So the score of the vertex depends on the weights of the incoming vertex and relative weight of the edge connecting them.

After edge weights are defined vertex scores are upated by running the above formula.It is ran repeatedly until there is no significant change in updated vertex scores.

# Chapter 2.2 Graph based Algorithms for Text Summarization - TextRank and LexRank 




We will discuss the two main graph based algorithms applied for text summarization - TextRank and LexRank

# Chapter 2.2.1 - TextRank 

# Description of the TextRank Algorithm
TextRank is an unsupervised text summarization algorithm that extracts important sentences from the input text.It is applied to both tasks of keyword extraction and sentence extraction. 


**TextRank Algorithm  for Keyword Extraction  **

Keyword extraction is the task of selecting important words in the text that is representative of the entire text. 

step 1 : Creating Graph : Words are used as vertices of the text graph.Instead of selecting all words directly we can apply post-processing steps like lemmatization and filter based on parts of speech.

                  Sample Graph for Keyword Extraction 
![Screen%20Shot%202019-04-02%20at%2010.39.41%20AM.png](attachment:Screen%20Shot%202019-04-02%20at%2010.39.41%20AM.png)


step 2: Edges Connecting vertices : Co-Occurence between the words is used to define relation between the words. Two vertices are related if there less than N words between there occurence in the text. N is a Parameter to the function.

step 3 : Obtaining Vertex Score : Intially score of all vertices is set to 1 and ranking algorithm is run for several iterations untill convergence to get final score.Generally threshold of 0.0001 is used for determing convergence. 


step 4 : Selection and post-processing : Top scored vertices are selected and post-processing steps are applied to merge adjacent keywords into a single multi-word keyword. 

 **TextRank Algorithm for Sentence Extraction **
 
Textrank is applied for document summarization where important sentences from the input text are extracted to form a summary of the input text. 
 
step 1 : Creating Graph :Text graph is created by considering individual sentences as vertices.

             Sample Graph for Sentence Extraction 
             
![Screen%20Shot%202019-04-02%20at%2010.46.26%20AM.png](attachment:Screen%20Shot%202019-04-02%20at%2010.46.26%20AM.png)

step 2: Edges Connecting vertices : Similarity between the sentences is determined by the number of common words between the sentences.Since different sentences will have different number of words similarity score is normalized by the number of total words in the sentence.

Similarity between two sentences Si and Sj is defined as follows:

![Screen%20Shot%202019-03-27%20at%2010.27.16%20AM.png](attachment:Screen%20Shot%202019-03-27%20at%2010.27.16%20AM.png)

Here numerator refers to total number of common words between the sentences, denominator is sum of log of number of words in the sentences.

--- Entries shown ---
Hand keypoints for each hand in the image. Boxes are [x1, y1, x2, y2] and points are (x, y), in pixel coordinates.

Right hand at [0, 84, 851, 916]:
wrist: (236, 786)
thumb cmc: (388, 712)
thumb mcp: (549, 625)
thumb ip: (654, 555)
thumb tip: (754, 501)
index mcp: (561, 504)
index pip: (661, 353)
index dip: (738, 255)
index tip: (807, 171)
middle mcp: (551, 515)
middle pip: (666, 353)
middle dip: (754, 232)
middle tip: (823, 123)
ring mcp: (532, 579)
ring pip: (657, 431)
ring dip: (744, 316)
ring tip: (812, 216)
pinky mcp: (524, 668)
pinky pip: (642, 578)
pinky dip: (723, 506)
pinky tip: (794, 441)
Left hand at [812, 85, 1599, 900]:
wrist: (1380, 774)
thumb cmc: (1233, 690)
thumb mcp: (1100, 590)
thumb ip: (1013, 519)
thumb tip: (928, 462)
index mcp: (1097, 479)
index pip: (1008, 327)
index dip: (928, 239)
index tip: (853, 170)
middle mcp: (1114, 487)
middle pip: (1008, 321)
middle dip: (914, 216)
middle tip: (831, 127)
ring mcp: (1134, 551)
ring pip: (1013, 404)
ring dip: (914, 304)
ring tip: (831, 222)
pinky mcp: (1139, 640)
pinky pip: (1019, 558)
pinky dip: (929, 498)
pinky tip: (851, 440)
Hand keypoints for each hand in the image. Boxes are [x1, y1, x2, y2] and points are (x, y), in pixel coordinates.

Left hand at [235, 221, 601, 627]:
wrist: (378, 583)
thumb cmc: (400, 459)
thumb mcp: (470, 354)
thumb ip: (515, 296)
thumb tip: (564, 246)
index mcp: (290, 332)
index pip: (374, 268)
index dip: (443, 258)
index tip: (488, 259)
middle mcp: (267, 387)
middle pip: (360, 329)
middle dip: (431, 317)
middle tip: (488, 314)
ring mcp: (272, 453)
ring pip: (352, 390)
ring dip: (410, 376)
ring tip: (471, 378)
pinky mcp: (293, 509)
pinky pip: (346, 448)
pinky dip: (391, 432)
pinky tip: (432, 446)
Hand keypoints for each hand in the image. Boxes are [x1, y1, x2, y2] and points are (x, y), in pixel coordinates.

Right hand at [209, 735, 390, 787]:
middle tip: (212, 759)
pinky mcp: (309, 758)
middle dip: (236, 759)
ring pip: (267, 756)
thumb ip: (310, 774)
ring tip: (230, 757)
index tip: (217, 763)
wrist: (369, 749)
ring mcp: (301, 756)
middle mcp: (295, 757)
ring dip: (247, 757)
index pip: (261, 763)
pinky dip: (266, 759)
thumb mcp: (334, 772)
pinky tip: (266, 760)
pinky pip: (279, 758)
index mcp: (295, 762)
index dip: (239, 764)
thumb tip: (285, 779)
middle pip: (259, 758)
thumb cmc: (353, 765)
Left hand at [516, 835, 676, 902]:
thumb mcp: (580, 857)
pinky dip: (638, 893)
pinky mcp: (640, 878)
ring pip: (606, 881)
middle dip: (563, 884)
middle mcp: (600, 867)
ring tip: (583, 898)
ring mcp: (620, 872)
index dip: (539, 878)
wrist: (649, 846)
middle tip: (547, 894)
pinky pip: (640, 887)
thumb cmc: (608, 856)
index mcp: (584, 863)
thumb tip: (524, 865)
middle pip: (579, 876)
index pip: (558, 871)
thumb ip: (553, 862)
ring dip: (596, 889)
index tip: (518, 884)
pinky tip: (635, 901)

--- Using the information ---
- a) According to the TextRank passage, what threshold is generally used to determine convergence when computing vertex scores?
- b) Using the TextRank passage, explain in one to three sentences why the similarity score between two sentences is normalized.
The records have no connection to the TextRank passage.

--- Written answers ---
- a) A threshold of 0.0001.

- b) Different sentences have different numbers of words, so the similarity score, which counts the words the sentences share, is normalized by the total number of words in the sentences. In the formula, the numerator is the number of common words and the denominator is the sum of the logs of the word counts of the two sentences.